- [TASK TO CARRY OUT]
Report, as a single number, how many lines of the records contain the word "committed".
*** Opening DATA PROVIDED ***
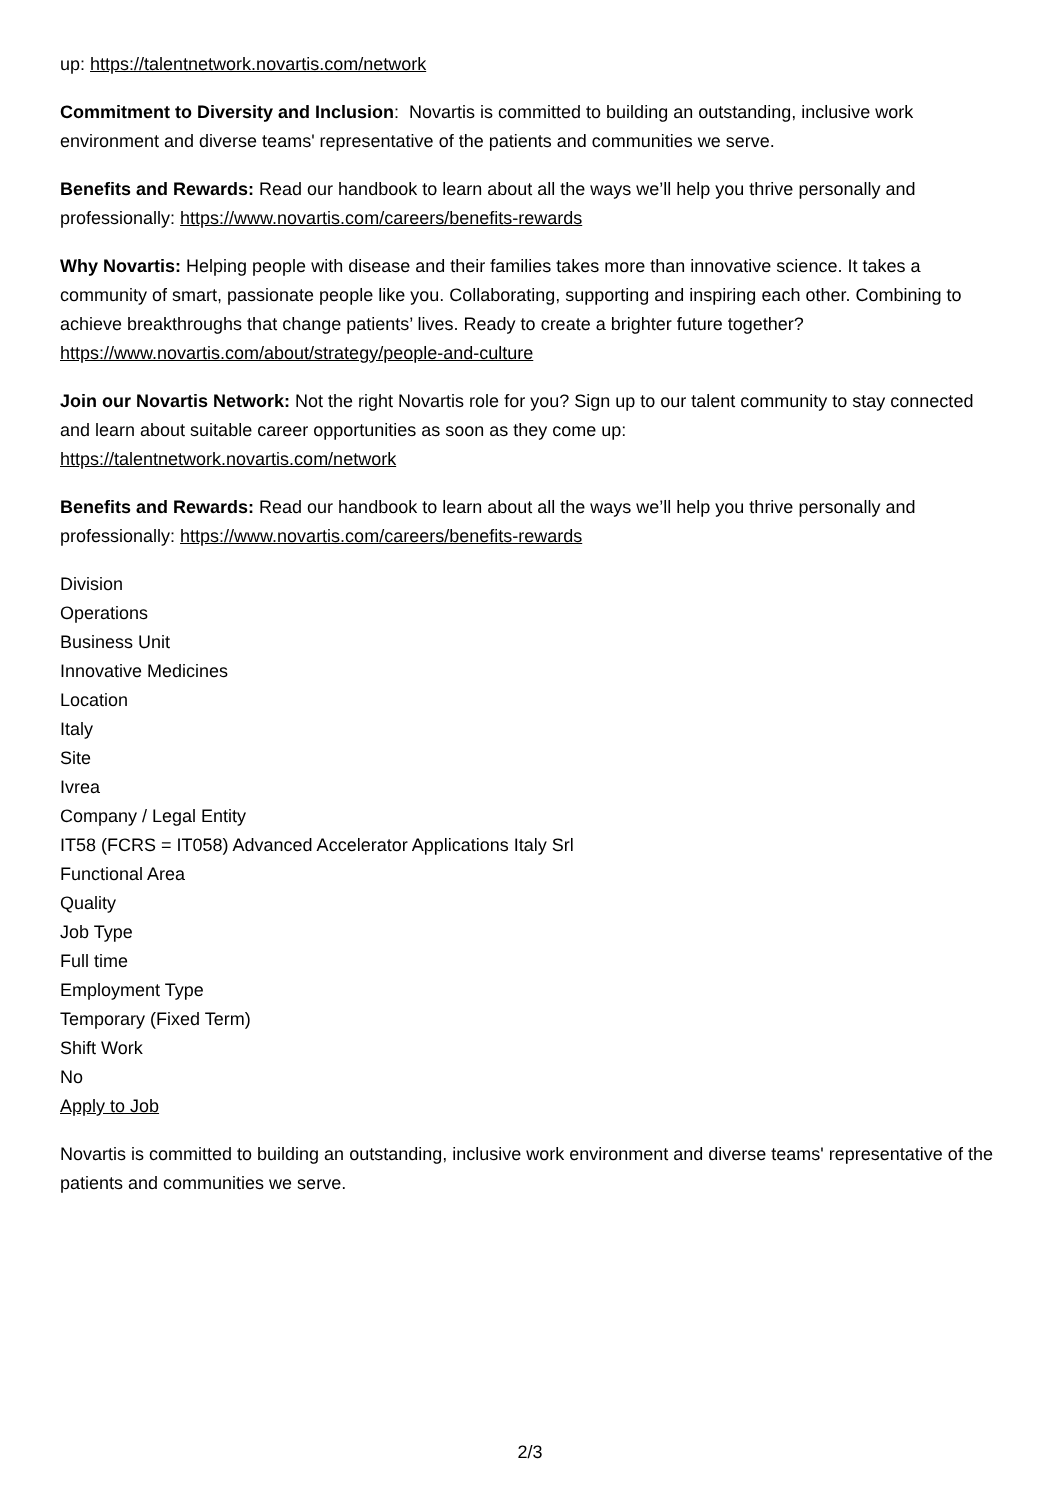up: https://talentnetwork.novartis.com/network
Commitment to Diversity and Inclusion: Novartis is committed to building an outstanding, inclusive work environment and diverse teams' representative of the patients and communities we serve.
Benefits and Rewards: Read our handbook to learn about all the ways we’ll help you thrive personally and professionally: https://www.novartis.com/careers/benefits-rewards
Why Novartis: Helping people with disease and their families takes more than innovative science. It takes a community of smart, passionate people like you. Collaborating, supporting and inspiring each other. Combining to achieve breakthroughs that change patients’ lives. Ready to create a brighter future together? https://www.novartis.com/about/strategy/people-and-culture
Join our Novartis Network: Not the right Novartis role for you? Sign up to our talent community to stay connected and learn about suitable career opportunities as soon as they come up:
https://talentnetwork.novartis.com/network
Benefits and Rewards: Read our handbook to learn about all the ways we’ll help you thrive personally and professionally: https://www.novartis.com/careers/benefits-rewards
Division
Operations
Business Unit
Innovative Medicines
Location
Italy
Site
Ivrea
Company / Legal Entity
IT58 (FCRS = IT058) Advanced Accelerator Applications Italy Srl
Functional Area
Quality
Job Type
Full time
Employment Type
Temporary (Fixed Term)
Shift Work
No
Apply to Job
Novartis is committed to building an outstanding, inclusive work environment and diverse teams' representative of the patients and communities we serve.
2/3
*** Closing DATA PROVIDED ***
- [WORKED SOLUTION]
2